> WORK REQUIRED
Scan the entries for lines with the word "einzelnen" and copy those lines.

> DATA
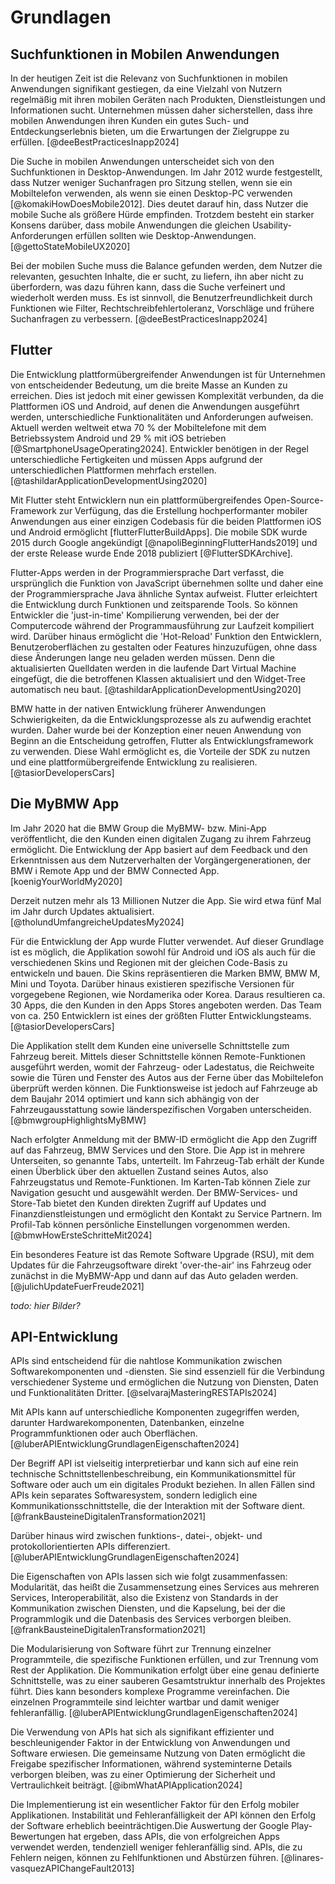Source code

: # Grundlagen

## Suchfunktionen in Mobilen Anwendungen

In der heutigen Zeit ist die Relevanz von Suchfunktionen in mobilen Anwendungen signifikant gestiegen, da eine Vielzahl von Nutzern regelmäßig mit ihren mobilen Geräten nach Produkten, Dienstleistungen und Informationen sucht. Unternehmen müssen daher sicherstellen, dass ihre mobilen Anwendungen ihren Kunden ein gutes Such- und Entdeckungserlebnis bieten, um die Erwartungen der Zielgruppe zu erfüllen. [@deeBestPracticesInapp2024]

Die Suche in mobilen Anwendungen unterscheidet sich von den Suchfunktionen in Desktop-Anwendungen. Im Jahr 2012  wurde festgestellt, dass Nutzer weniger Suchanfragen pro Sitzung stellen, wenn sie ein Mobiltelefon verwenden, als wenn sie einen Desktop-PC verwenden [@komakiHowDoesMobile2012]. Dies deutet darauf hin, dass Nutzer die mobile Suche als größere Hürde empfinden. Trotzdem besteht ein starker Konsens darüber, dass mobile Anwendungen die gleichen Usability-Anforderungen erfüllen sollten wie Desktop-Anwendungen. [@gettoStateMobileUX2020]

<!-- Quelle [@gettoStateMobileUX2020]:
- Allgemein: There is also strong consensus that mobile applications should meet the same criteria for usability as desktop applications -->

Bei der mobilen Suche muss die Balance gefunden werden, dem Nutzer die relevanten, gesuchten Inhalte, die er sucht, zu liefern, ihn aber nicht zu überfordern, was dazu führen kann, dass die Suche verfeinert und wiederholt werden muss. Es ist sinnvoll, die Benutzerfreundlichkeit durch Funktionen wie Filter, Rechtschreibfehlertoleranz, Vorschläge und frühere Suchanfragen zu verbessern. [@deeBestPracticesInapp2024]

<!-- Quelle [@komakiHowDoesMobile2012]:
- In Studie: Mehr Anfragen per Session an einem Desktop PC als an einem Mobilen Telefon, was impliziert, dass Mobile Nutzer weniger dazu bereit sind Themen in Tiefe zu erkunden wegen größeren Hürden beim Suchen, wie Query-Eingabe
- Nützlich für Suchanfragen: Voice search, push-based information recommendation services -->
<!-- Quelle [@churchLargeScaleStudy2008]: unused.
- This study analyzed one million page requests from Google and focused on features such as query length, target content, and relationship between queries and device characteristics. They found that users with less sophisticated input capabilities submitted shorter queries and adult content was the most prevalent search topic. -->
<!-- Quelle [@kamvarDecipheringTrendsMobile2007] (von 2007, also bisschen Alt): unused
- durchschnittliche Mobile Query: 2.56 Wörter und 16.8 Charakter (auch andere Studien zeigen ähnliche Ergebnisse) -->
<!-- Quelle [@maMashDroidApproach2015]: unused
- Im Kontext, Apps für Durchsuchung des App-Stores oder einfach aller Funktionen durchsuchbar zu machen (man sucht nach Inhalt der App im AppStore und bekommt dann App vorgeschlagen, z.b. "Harry Potter" und man bekommt Apps mit Ebooks oder Filmen angezeigt und landet dann direkt im gesuchten Inhalt):
    - Kein tieferes Wissen darüber, welche Daten oder Funktionalitäten eine App bereitstellt. Wenn man jede App als eine einzelne Webseite sehen würde, könnte man mit einem WebCrawler oder einer Search Engine durchsuchen, um den dynamischen Content zu bekommen. Damit bekommt man eine tieferes Verständnis für für die Daten und Content innerhalb der App und könnte Korrelationen zwischen den Apps finden.
    - Dies ist jedoch ziemlich schwierig, da die Genehmigung von App-Entwicklern erforderlich ist, um ein Codefragment für die Indexerstellung zu instrumentieren, genauso wie Webentwickler Google Analytics-Code in ihre HTML-Codes aufnehmen, um die Seiten zu indizieren. 
    - Neben des Beschreibung im App Store sind Apps Black-Boxes (nur .apk / .ipa file)
- Funktion von "Wandoujia App Store (WDJ)": Damit Apps Zugriff auf In-App Search (IAS) haben, muss jeder Content eine assigned APP-URL haben und das URL Pattern muss registered in the intent by intent-filter sein. Zusätzlich dazu dann: Semantische Analyse, Filter, Ranking Algorithms, um die most likely App to be used zu finden
- Modellierung von Apps für Suchfunktionen:
    - Das RESTful-Stil-App-Modell abstrahiert Apps als Sammlungen von Ressourcen, auf die über standardisierte Operationen (GET, POST, etc.) zugegriffen werden kann
    - Das ressourcenorientierte App-Beschreibungsmodell ermöglicht eine strukturierte Erfassung der Inhalte und Funktionalitäten der Apps
    - Diese Modellierung erleichtert das maschinelle Verständnis und die gezielte Suche nach relevanten App-Funktionen
- Ansatz ist technisch umsetzbar, Algorithmus um dann die Durchsuchung mehrere Apps zu machen ist nicht relevant. -->

## Flutter

Die Entwicklung plattformübergreifender Anwendungen ist für Unternehmen von entscheidender Bedeutung, um die breite Masse an Kunden zu erreichen. Dies ist jedoch mit einer gewissen Komplexität verbunden, da die Plattformen iOS und Android, auf denen die Anwendungen ausgeführt werden, unterschiedliche Funktionalitäten und Anforderungen aufweisen. Aktuell werden weltweit etwa 70 % der Mobiltelefone mit dem Betriebssystem Android und 29 % mit iOS betrieben [@SmartphoneUsageOperating2024]. Entwickler benötigen in der Regel unterschiedliche Fertigkeiten und müssen Apps aufgrund der unterschiedlichen Plattformen mehrfach erstellen. [@tashildarApplicationDevelopmentUsing2020]

Mit Flutter steht Entwicklern nun ein plattformübergreifendes Open-Source-Framework zur Verfügung, das die Erstellung hochperformanter mobiler Anwendungen aus einer einzigen Codebasis für die beiden Plattformen iOS und Android ermöglicht [flutterFlutterBuildApps]. Die mobile SDK wurde 2015 durch Google angekündigt [@napoliBeginningFlutterHands2019] und der erste Release wurde Ende 2018 publiziert [@FlutterSDKArchive].

Flutter-Apps werden in der Programmiersprache Dart verfasst, die ursprünglich die Funktion von JavaScript übernehmen sollte und daher eine der Programmiersprache Java ähnliche Syntax aufweist. Flutter erleichtert die Entwicklung durch Funktionen und zeitsparende Tools. So können Entwickler die 'just-in-time' Kompilierung verwenden, bei der der Computercode während der Programmausführung zur Laufzeit kompiliert wird. Darüber hinaus ermöglicht die 'Hot-Reload' Funktion den Entwicklern, Benutzeroberflächen zu gestalten oder Features hinzuzufügen, ohne dass diese Änderungen lange neu geladen werden müssen. Denn die aktualisierten Quelldaten werden in die laufende Dart Virtual Machine eingefügt, die die betroffenen Klassen aktualisiert und den Widget-Tree automatisch neu baut. [@tashildarApplicationDevelopmentUsing2020]

BMW hatte in der nativen Entwicklung früherer Anwendungen Schwierigkeiten, da die Entwicklungsprozesse als zu aufwendig erachtet wurden. Daher wurde bei der Konzeption einer neuen Anwendung von Beginn an die Entscheidung getroffen, Flutter als Entwicklungsframework zu verwenden. Diese Wahl ermöglicht es, die Vorteile der SDK zu nutzen und eine plattformübergreifende Entwicklung zu realisieren. [@tasiorDevelopersCars]

<!--Quelle [tashildarApplicationDevelopmentUsing2020]: -->
<!-- - damit App möglichste viele Kunden erreicht, müssen Apps mit den zwei unabhängigen Plattformen IOS und Android familiarizen, diese sind sehr unterschiedlich, weshalb es oft verschiedene Entwickler mit einem unterschiedlichen Skill-Set braucht, Firmen haben also oft Schwierigkeiten mit der Komplexität der Entwicklung plattformübergreifenden Anwendungen umzugehen -->
<!-- - eigentlich: 
    - Entwickler müssen bzw. mussten wegen der verschiedenen Plattformen Apps mehrfach bauen oder eine Lösung mit niedrigerer Qualität akzeptieren, wenn sie ähnliche Ansätze für verschiedene Plattformen verwenden müssen (z.b. Native Speed und Accuracy for portability)
    - mit Flutter: Flutter ist abhängig von den OEM widets des Devices, anstatt, dass web views konsumiert werden; benutzt eine high-performance rendering enging, um jedes component einzeln genutzt werden kann -->
<!-- - Entwicklung: in zweiten Hälfte von 2016 hat Google eine mobile SDK angekündigt namens 'Flutter' -->
<!-- - Plattformübergreifendes Framework, das hochperformante Mobile Anwendungen baut -->
<!-- - Features von Flutter:
    - Flutter kann auf beiden Plattformen, also iOS und Android laufen. Das reduziert die Kosten und Komplexität der Appentwicklung
    - Just-in-time compilation: bei der der Computercode, der die Kompilierung umfasst, während der Programmausführung zur Laufzeit und nicht vor der Ausführung ausgeführt wird
    - Hot-Reload: 
        - Hilft beim Entwickeln (rumexperiementieren, UI bauen, features hinzufügen, Bugs bzw. Fehler lösen)
        - Funktionsweise: Aktualisierte Quell-Dateien  werden in die laufende Dart Virutal Machine (Dart VM) eingefügt, die VM updated dann Klassen mit der neuen Version der Felder und Funktionen; das Flutter Framework baut dann automatisch den Widget-Tree neu, wodurch der Entwickler seine Änderunden schnell sehen kann; ohne Änderung der inneren Struktur der Applikation. Transaktionen und Aktionen der App sind well-preserved -->
<!-- - Dart:
    - Jede flutter-App ist mit Dart geschrieben, programmiert worden
    - Dart sollte ursprünglich JavaScript ersetzen und nachfolgen
    - Dart hat eine Java-ähnliche Syntax -->


## Die MyBMW App

Im Jahr 2020 hat die BMW Group die MyBMW- bzw. Mini-App veröffentlicht, die den Kunden einen digitalen Zugang zu ihrem Fahrzeug ermöglicht. Die Entwicklung der App basiert auf dem Feedback und den Erkenntnissen aus dem Nutzerverhalten der Vorgängergenerationen, der BMW i Remote App und der BMW Connected App. [koenigYourWorldMy2020]

Derzeit nutzen mehr als 13 Millionen Nutzer die App. Sie wird etwa fünf Mal im Jahr durch Updates aktualisiert. [@tholundUmfangreicheUpdatesMy2024]

Für die Entwicklung der App wurde Flutter verwendet. Auf dieser Grundlage ist es möglich, die Applikation sowohl für Android und iOS als auch für die verschiedenen Skins und Regionen mit der gleichen Code-Basis zu entwickeln und bauen. Die Skins repräsentieren die Marken BMW, BMW M, Mini und Toyota. Darüber hinaus existieren spezifische Versionen für vorgegebene Regionen, wie Nordamerika oder Korea. Daraus resultieren ca. 30 Apps, die den Kunden in den Apps Stores angeboten werden. Das Team von ca. 250 Entwicklern ist eines der größten Flutter Entwicklungsteams. [@tasiorDevelopersCars]

Die Applikation stellt dem Kunden eine universelle Schnittstelle zum Fahrzeug bereit. Mittels dieser Schnittstelle können Remote-Funktionen ausgeführt werden, womit der Fahrzeug- oder Ladestatus, die Reichweite sowie die Türen und Fenster des Autos aus der Ferne über das Mobiltelefon überprüft werden können. Die Funktionsweise ist jedoch auf Fahrzeuge ab dem Baujahr 2014 optimiert und kann sich abhängig von der Fahrzeugausstattung sowie länderspezifischen Vorgaben unterscheiden. [@bmwgroupHighlightsMyBMW]

Nach erfolgter Anmeldung mit der BMW-ID ermöglicht die App den Zugriff auf das Fahrzeug, BMW Services und den Store. Die App ist in mehrere Unterseiten, so genannte Tabs, unterteilt. Im Fahrzeug-Tab erhält der Kunde einen Überblick über den aktuellen Zustand seines Autos, also Fahrzeugstatus und Remote-Funktionen. Im Karten-Tab können Ziele zur Navigation gesucht und ausgewählt werden. Der BMW-Services- und Store-Tab bietet den Kunden direkten Zugriff auf Updates und Finanzdienstleistungen und ermöglicht den Kontakt zu Service Partnern. Im Profil-Tab können persönliche Einstellungen vorgenommen werden. [@bmwHowErsteSchritteMit2024]

Ein besonderes Feature ist das Remote Software Upgrade (RSU), mit dem Updates für die Fahrzeugsoftware direkt 'over-the-air' ins Fahrzeug oder zunächst in die MyBMW-App und dann auf das Auto geladen werden. [@julichUpdateFuerFreude2021] 

*todo: hier Bilder?*

<!-- Quelle [koenigYourWorldMy2020]:
- Davor: BMW i Remote App 2013, BMW Connected App
- myBMW App seit 2020 neue App Generation, auf Feedback und Nutzerverhalten der vorherigen App Generationen
- intuitiver, vereinfachte Benutzerführung -->
<!-- Quelle [@tasiorDevelopersCars]:
- Zunächst Native Entwicklung, dann Android und dann alles neu in Flutter ab 2018/2019
-  BMW, BMW M, Mini und Toyota -> gleiche App aber unterschiedliche Skins, mit verschiedenen Regionen (Nord Amerika, Korea etc.) ca 30 Apps im Apps Store
- Eines der größten Flutter-Entwicklungsteams überhaupt
- ca. 250 Developers arbeiten an der App
- 23 Sprachen werden unterstützt -->
<!-- Quelle[@bmwgroupHighlightsMyBMW]:
- Funktionen wie: Aus Ferne Fahrzeugstatus, ladestatus, Reichweite, Türen/Fenster überprüfen; Fahrten planen; Klimatisierung; Software-Upgrades buchen
- universelle Schnittstelle zum Fahrzeug und weiteren Produkten und Services von BMW
- App ist optimiert für Fahrzeuge ab dem Baujahr 2014
- Verfügbarkeit der Funktionen ist abhängig von Fahrzeugausstattung, ConnectedDrive Vertrag und Ländern -->
<!-- Quelle[@julichUpdateFuerFreude2021]:
- My BMW App verbindet Kunden über das Smartphone mit Ihrem Fahrzeug und macht es zu einer intelligenten Schnittstelle
- Remote Software Upgrade
    - Mit dem BMW Operating System 7 und Remote Software Upgrade seit 2018
    - Fahrzeug auf den neusten Softwarestand bekommen
    - über die My BMW App oder over-the-air direkt ins Fahrzeug
    - Ablauf: Installationsdateien im Hintergrund vorbereitet, Installation selber dauert unter 20 Minuten
    - Mittlerweile ist RSU für über 30 BMW Modelle verfügbar
    - Verfügbarkeit ist abhängig von Fahrzeugmodell, Ausstattung und jeweiligem Land -->
<!-- Quelle [@bmwHowErsteSchritteMit2024]:
- Mobiler Zugriff auf Fahrzeug, BMW Services und Stores
- Einloggen mit BMW ID
- Fahrzeug-Tab (Vehicle Tab): Überblick über Fahrzeugstatus und Remote-Funktionen, "Meine Fahrten" mit Informationen über Fahrten und Fahrverhalten, Charging Hub für Informationen über Elektrofahrzeuge
- Karten-Tab: Karte mit Sonderzielen (Park-, Tank, Ladestationen), Ziele können an Fahrzeug geschickt werden
- Explore-Tab: Neuigkeiten und praktische Tipps zu Benutzung des BMW-Fahrzeuges
- Message Center: personalisierte Informationen (z.B. RSU verfügbar)
- BMW Services und Store Tab: BMW Connected Drive Upgrades, Kontakt zu Service Partnern, Finanzdienstleistungen, BMW Stores, Buchung von Probefahrt
- Profil-Tab: persönliche Einstellungen, Hilfecenter, Datenschutzeinstellungen -->
<!-- Quelle [@julichNeueSoftwareFuer2023] - nicht benutzt!
- Remote Software Upgrade ist für über 30 Modelle und damit fast alle BMW Modelle mit BMW Operating System 7 und 8 verfügbar
- Kunden können im Einstellungsmenü des Fahrzeugs unter Remote Software Upgrade den Softwarestand abrufen und verfügbare Updates suchen -->
<!-- Quelle [@tholundUmfangreicheUpdatesMy2024]
- Über 13 Millionen Nutzer weltweit (My BMW und Mini)
- fünf Updates pro Jahr -->

## API-Entwicklung

APIs sind entscheidend für die nahtlose Kommunikation zwischen Softwarekomponenten und -diensten. Sie sind essenziell für die Verbindung verschiedener Systeme und ermöglichen die Nutzung von Diensten, Daten und Funktionalitäten Dritter. [@selvarajMasteringRESTAPIs2024]

Mit APIs kann auf unterschiedliche Komponenten zugegriffen werden, darunter Hardwarekomponenten, Datenbanken, einzelne Programmfunktionen oder auch Oberflächen. [@luberAPIEntwicklungGrundlagenEigenschaften2024]

Der Begriff API ist vielseitig interpretierbar und kann sich auf eine rein technische Schnittstellenbeschreibung, ein Kommunikationsmittel für Software oder auch um ein digitales Produkt beziehen. In allen Fällen sind APIs kein separates Softwaresystem, sondern lediglich eine Kommunikationsschnittstelle, die der Interaktion mit der Software dient. [@frankBausteineDigitalenTransformation2021] 

Darüber hinaus wird zwischen funktions-, datei-, objekt- und protokollorientierten APIs differenziert. [@luberAPIEntwicklungGrundlagenEigenschaften2024]

Die Eigenschaften von APIs lassen sich wie folgt zusammenfassen: Modularität, das heißt die Zusammensetzung eines Services aus mehreren Services, Interoperabilität, also die Existenz von Standards in der Kommunikation zwischen Diensten, und die Kapselung, bei der die Programmlogik und die Datenbasis des Services verborgen bleiben. [@frankBausteineDigitalenTransformation2021]

Die Modularisierung von Software führt zur Trennung einzelner Programmteile, die spezifische Funktionen erfüllen, und zur Trennung vom Rest der Applikation. Die Kommunikation erfolgt über eine genau definierte Schnittstelle, was zu einer sauberen Gesamtstruktur innerhalb des Projektes führt. Dies kann besonders komplexe Programme vereinfachen. Die einzelnen Programmteile sind leichter wartbar und damit weniger fehleranfällig. [@luberAPIEntwicklungGrundlagenEigenschaften2024]

Die Verwendung von APIs hat sich als signifikant effizienter und beschleunigender Faktor in der Entwicklung von Anwendungen und Software erwiesen. Die gemeinsame Nutzung von Daten ermöglicht die Freigabe spezifischer Informationen, während systeminterne Details verborgen bleiben, was zu einer Optimierung der Sicherheit und Vertraulichkeit beiträgt. [@ibmWhatAPIApplication2024]

Die Implementierung ist ein wesentlicher Faktor für den Erfolg mobiler Applikationen. Instabilität und Fehleranfälligkeit der API können den Erfolg der Software erheblich beeinträchtigen.Die Auswertung der Google Play-Bewertungen hat ergeben, dass APIs, die von erfolgreichen Apps verwendet werden, tendenziell weniger fehleranfällig sind. APIs, die zu Fehlern neigen, können zu Fehlfunktionen und Abstürzen führen. [@linares-vasquezAPIChangeFault2013]


<!-- Quelle [@luberAPIEntwicklungGrundlagenEigenschaften2024]:
- Programmierschnittstelle: standartisierter Austausch von Informationen zweischen Anwendung und einzelnen Programmteilen
- Modularisierung:
    - einzelne Programmteile erfüllen spezifische Funktion, sind von Rest der Applikation klar getrennt
    - Kommunikation nur über genau spezifizierte Schnittstelle
    - komplexe Programme können vereinfacht werden durch Aufteilung
    - damit weniger fehleranfällig und leichter wartbar
    - saubere Gesamtstruktur
- API definiert, in welcher Form Daten entgegengenommen und zurückgesendet werden
- MIt API zugriff auf Hardwarekomponenten, DAtenbanken, einzelne Programmfunktionen oder Oberflächen 
- Schnittstelle auf Quellebene, nicht wie bei User Interface (Benutzerschnittstelle), wo zwischen Anwender und Programm
- unterschiedliche Programmierschnittstellen: funktions-, datei-, objekt-, protokollorientierte APIs -->

<!-- Quelle [@frankBausteineDigitalenTransformation2021]:
- "API" vielseitiger Begriff, kann unterschiedlich interpretiert:
    - rein technische Schnittstellenbeschreibung
    - Kommunikationsmittel für Software
    - digitales Produkt
- API kein seperates Softwaresystem, sondern Kommunikationsschnittstelle, die der Interaktion mit der Software dient
- Eigenschaften: Modularität (Applikation setzt sich aus mehreren SErvices zusammen), Interoperabilität (Standards für Kommunikation zwischen verschiedenen Systemen), Kapselung (Programmlogik und Datenbasis des Software-Bausteins bleibt verborgen) -->

<!-- Quelle [@selvarajMasteringRESTAPIs2024]:
- APIs:
    - spielen eine pivotal Rolle darin, eine nahtlose Kommunikation zwischen Software Komponenten und Services herzustellen
    - APIs sind unverzichtbar für die Verbindung verschiedener Systeme, ermöglichen es Entwicklern, die Leistungsfähigkeit von Drittanbieterdiensten zu nutzen und die Interoperabilität zu fördern
    - Wichtigkeit: pivotal Rolle als das verbindene Tissue zwischen verschiedenen Software Systemen
    - ermöglichen nahtlose Integration und Kommunikation, damit können Entwickler existierende Services, Daten und Funktionalitäten nutzen und damit den Entwicklungsprozess beschleunigen und die Effizienz verbessern

    - RESTful Apis: 
        - Typ von Web-API, das einen Satz von Architektur-Prinzipen und Conventions folgt, für das die Design und die Intraktion mit Ressourcen über das Internet. Weitverbreitet für die Erstellung von Web Services und building distributed and scalable Web Anwendungen. 
        - Bild davon: 
        ![Source: Source: comScore MMX Multi-Platform, January 2017 (falls ich des brauche) \label{martinMobilesHierarchiyNeeds2017_composition}](source/figures/selvarajMasteringRESTAPIs2024_RESTAPI_image.png){ width=100% }       -->
    
<!-- APIs in Mobile Apps: -->

<!-- - Quelle [@maMashDroidApproach2015]: unused
    - Fast alle "networked Mobile Apps" greifen auf RESTful Web services/APIs zu und verwenden HTTP(s) als Transfer-Protokol
    - Dienstanbieter stellen ihre Funktionen über über das Internet zugängliche APIs als Dienste zur Verfügung, und die mobilen Apps könnten diese APIs aufrufen, die normalerweise in RESTful-Form bereitgestellt werden. Derzeit treten mobile Apps an die Stelle von Desktop-Anwendungen wie Browsern als neuer dominanter Dienstleistungsverbraucher. -->
<!-- - Quelle [@selvarajMasteringRESTAPIs2024]: unused
    - Mobile Apps als Use Case für APIs: RESTful APIs spielen eine entscheidende Rolle umd Mobile Apps mit Backend-Servern zu verbinden
    - Mobile Apps können Daten abrufen, User authentifizieren, verschiedene Aktionen durchführen indem sie mit RESTful APIs interagieren -->
<!-- Quelle [preibischAPIDevelopmentPractical2018]: unused
- Client-seitige API: 
    - versteckt die Komplexität die hinter den Requests an den Server steckt
    - Eine einzigee client-side API interagiert häufig mit einer oder mehreren Server-seitigen APIs
- Server-seitige API:
    - Eine serverseitige API bietet einen klar definierten Einstiegspunkt in ein geschlossenes System und aus diesem heraus
- Vorteile von Benutzung von APIs
    - Integration: Unternehmen wollen in der Lage sein, sich in andere Systeme zu integrieren und, dass andere Systeme in ihre Systeme integriert werden. 
    - Modernisierung: trotz Modernisierung bleiben APIs relevant
    - Automatisierung: APIs können verwendet werden, um den Build-Prozess von Software Produkten zu automatisieren -->
<!-- Quelle [@linares-vasquezAPIChangeFault2013]:
- API-Instabilität und Fehleranfälligkeit können sich auf den Erfolg der Software auswirken: APIs die von erfolgreichen (anhand von Google Play Bewertung gemessen) Apps verwendet werden sind weniger fehleranfällig, als jene, die von erfolgloseren verwendet werden
- denn: fehleranfällige APIs können zu Fehlfunktionen und Craches in Mobilen Apps führen
- Veränderungen bei API: Updates häufiger notwendig -->
<!-- Quelle [@payneMakingRESTfulAPI2024]: unused
- Hintergrund: Server-Side Programm, um Daten in einer kontrollierten Art zu lesen und zu bearbeiten mithilfe von Protokollen wie https. Zum Lesen: http request mit credentials (username/password oder API key)
- APIs geben die Daten fast immer in einem JSON Format zurück -->
<!-- Quelle [@ibmWhatAPIApplication2024]:
- Definition
    - API = application programming interface, also Anwendungsprogrammierschnittstelle
    - Satz von Regeln oder Protokollen, die es Softwareanwendungen ermöglichen miteinander zu kommunizieren, um Daten, Merkmale und Funktionen auszutauschen
    - Vorteile:
        - vereinfachen und beschleunigen die Anwendungs- und Softwareentwicklung
        - ermöglichen es Entwicklern Daten, Dienste und Funktionen aus anderen Anwendungen zu integrieren, anstatt sie von Grund auf neu zu entwickeln
        - bieten Anwendungseigentümern eine einfache und sichere Möglichkeit, ihr Anwendungsdaten und -funktionen den Abteilungen innerhalb eines Unternehmens zur Verfügung zu stellen oder sie an Geschäftspartner / Dritte weiterzugeben oder zu vermarkten
    - ermöglichen gemeinsame Nutzung so, dass nur notwendige Informationen gezeigt werden und interne Systemdetails verborgen bleiben (verstärkt Systemsicherheit), APIs ermöglichen gemeinsame Nutzung kleiner Datenpakete, die für jeweilige Aufgabe relevant sind
    - Dokumentation: wie technische Bedienanleitung
- Funktionsweise:
    - API-Kommunikation ist wie Anfrage zwischen Client und Server (Client stellt Anfrage, Server liefert Antwort), API ist die Brücke die die Verbindung herstellt
- Arten von APIs:
    - Verschiedene Verwendungszwecke:
        - Daten(banken) APIs: zur Verbindung von Anwendungen und Datenbankverwaltungssystemen
        - Betriebssystem (lokale) APIs: legen fest, wie Anwendungen Dienste und Ressourcen des Betriebssystems nutzen
        - Entfernte (Remote) APIs: definieren, wie Anwendungen auf verschiedenen Geräten interagieren
        - Web-APIs: Übertragung von Daten und Funktionen mit HTTP-Protokollen
        - Meist verbreitet sind Web-APIs, auch dort gibt es offene APIs (quelloffene Schnittstelle zu Anwendungsprogrammierung), Partner APIs (verbinden strategische Geschäftspartner über Entwicklungsportal), Interne APIs (bleiben für externe Benutzer verborgen), zusammengesetzte (composite) API (kombinieren mehrere Daten- oder Service-APIs, damit mit einzelnem Aufruf Zugriff auf mehrere Eckpunkte)
- Verwendungen und Beispiele: Universal Logins (z.b. mit Google-Konto), Internet of Things (Smart Home Objekte), Vergleichsseiten z.B. für Flüge, Navigations-Apps (Daten über Tempolimit etc.)  etc. -->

> RESULT OF THE TASK
Die Modularisierung von Software führt zur Trennung einzelner Programmteile, die spezifische Funktionen erfüllen, und zur Trennung vom Rest der Applikation. Die Kommunikation erfolgt über eine genau definierte Schnittstelle, was zu einer sauberen Gesamtstruktur innerhalb des Projektes führt. Dies kann besonders komplexe Programme vereinfachen. Die einzelnen Programmteile sind leichter wartbar und damit weniger fehleranfällig. [@luberAPIEntwicklungGrundlagenEigenschaften2024]
- Programmierschnittstelle: standartisierter Austausch von Informationen zweischen Anwendung und einzelnen Programmteilen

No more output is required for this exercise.